All around you, poems were being written. With fingertips gliding on dust-covered windowsills. With tired eyes scanning mottled sidewalks. With toes pressed into raw sugar sand on cloudy beaches. Poems for the unenamoured. Poems for the unarmoured. Poems for the unmoored. All around you, poems were being written, but at the centre of your universe where pen tip touched paper, where the point made but a single depression, a poem would not unfold. No words were written - your hand remained steadied, your pen remained stilled. Quieted. Hushed. You had no story to tell.

So you went away to find your self, but wound up, instead, farther from yourself than ever before. A backward island, and a thousand others just like you. You listened to their stories, each and every one of them; always searching, always halfway there. Time passed, and you never quite felt comfortable. You looked at the newcomers and saw bits of who you were - lonely, confused, and overwhelmed - and you looked at the veterans and saw bits of who you might become - lost, arrogant, and hardened. Time served brought with it a surprising relief. There was a silent promise and a ticket home. A long flight back to there.

But you still miss that backward island with its perpetually cloudy, raw sugar beaches, and shining, futuristic nightlife. Another place, another time - and it's all too easy to place great distance between your present and past selves. It wasn't me, it was he, you say, while unconsciously censoring the past. You'll hold close the high times, while pushing away the low. You'll make plans to go back. Still lost, you desire to be found - and instinct tells you to flee. Another city will offer up new opportunities. Another scene will bring a new life. A new lie will bring more lies.

All around you, poems are being written. In the zigzagging tracks of a squirrel in the park. In the rush of air from the flap of an owl's great wings. In the howl of a coyote at two o'clock in the morning. Poems for the disenchanted. Poems for the disenfranchised. Poems for the disavowed. All around you, poems are being written, but at the centre of your universe where pen tip touches paper, where the point makes but a single depression, a poem has yet to unfold. No words are written - your hand remains steadied, your pen remains stilled. Quieted. Hushed.

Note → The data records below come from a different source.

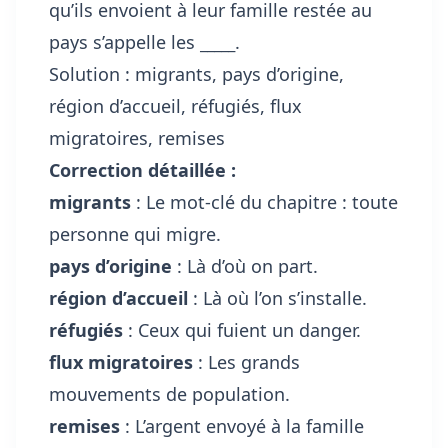
qu’ils envoient à leur famille restée au
pays s’appelle les
_____
.
Solution : migrants, pays d’origine,
région d’accueil, réfugiés, flux
migratoires, remises
Correction détaillée :
migrants
: Le mot-clé du chapitre : toute
personne qui migre.
pays d’origine
: Là d’où on part.
région d’accueil
: Là où l’on s’installe.
réfugiés
: Ceux qui fuient un danger.
flux migratoires
: Les grands
mouvements de population.
remises
: L’argent envoyé à la famille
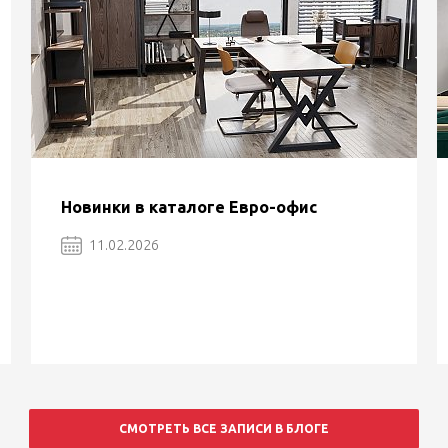
Новинки в каталоге Евро-офис
11.02.2026
СМОТРЕТЬ ВСЕ ЗАПИСИ В БЛОГЕ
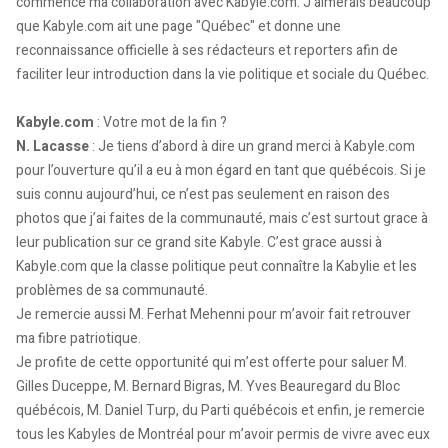
commencé ma collaboration avec Kabyle.com. J’aimerais beaucoup
que Kabyle.com ait une page "Québec" et donne une
reconnaissance officielle à ses rédacteurs et reporters afin de
faciliter leur introduction dans la vie politique et sociale du Québec.
Kabyle.com
: Votre mot de la fin ?
N. Lacasse
: Je tiens d’abord à dire un grand merci à Kabyle.com
pour l’ouverture qu’il a eu à mon égard en tant que québécois. Si je
suis connu aujourd’hui, ce n’est pas seulement en raison des
photos que j’ai faites de la communauté, mais c’est surtout grace à
leur publication sur ce grand site Kabyle. C’est grace aussi à
Kabyle.com que la classe politique peut connaître la Kabylie et les
problèmes de sa communauté.
Je remercie aussi M. Ferhat Mehenni pour m’avoir fait retrouver
ma fibre patriotique.
Je profite de cette opportunité qui m’est offerte pour saluer M.
Gilles Duceppe, M. Bernard Bigras, M. Yves Beauregard du Bloc
québécois, M. Daniel Turp, du Parti québécois et enfin, je remercie
tous les Kabyles de Montréal pour m’avoir permis de vivre avec eux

How long can this last? you ask yourself. Another week without verse. Another year without meter. An entire lifetime without structure. All around you, poems are being written, and it seems so easy. Plagiarism comes quickly to mind. You could live the life of another. Image over substance. Make yourself a home in the shell of another. Your hand begins to shake, and the pen tip begins to quiver as you push harder into the paper with pent-up frustration. Just one line. Just one word. A start. Anything. Nothing comes.

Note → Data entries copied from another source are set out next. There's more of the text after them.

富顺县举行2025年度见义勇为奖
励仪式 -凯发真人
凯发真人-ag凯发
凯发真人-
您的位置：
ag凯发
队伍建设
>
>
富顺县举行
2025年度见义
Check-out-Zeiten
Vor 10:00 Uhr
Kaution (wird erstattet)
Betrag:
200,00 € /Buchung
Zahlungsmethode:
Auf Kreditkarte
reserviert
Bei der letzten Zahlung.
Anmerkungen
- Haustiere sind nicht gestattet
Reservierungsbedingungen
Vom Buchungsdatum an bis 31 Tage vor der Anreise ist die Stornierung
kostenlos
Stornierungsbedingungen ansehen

Your life is like this - a poem written with white ink on white paper. Years from now, when you're gone and your page is added to the Great Book, the critics will analyze your contribution. Is it art? they'll ask superciliously. White on white. A blank sheet. They'll share a good laugh while clapping each other on the shoulders, united in their disdain. Poor fellow, they'll add, someone might have told him that even poor art is better than no art at all. And they'll laugh some more. They'll laugh because they know they are right. Their laughter will fade because they know they have always been right. And they'll stop laughing because they know they will always be right. Their laughter ceases because each shares with the others the same disturbing dream. No beginning and no end. Nothing. White on white.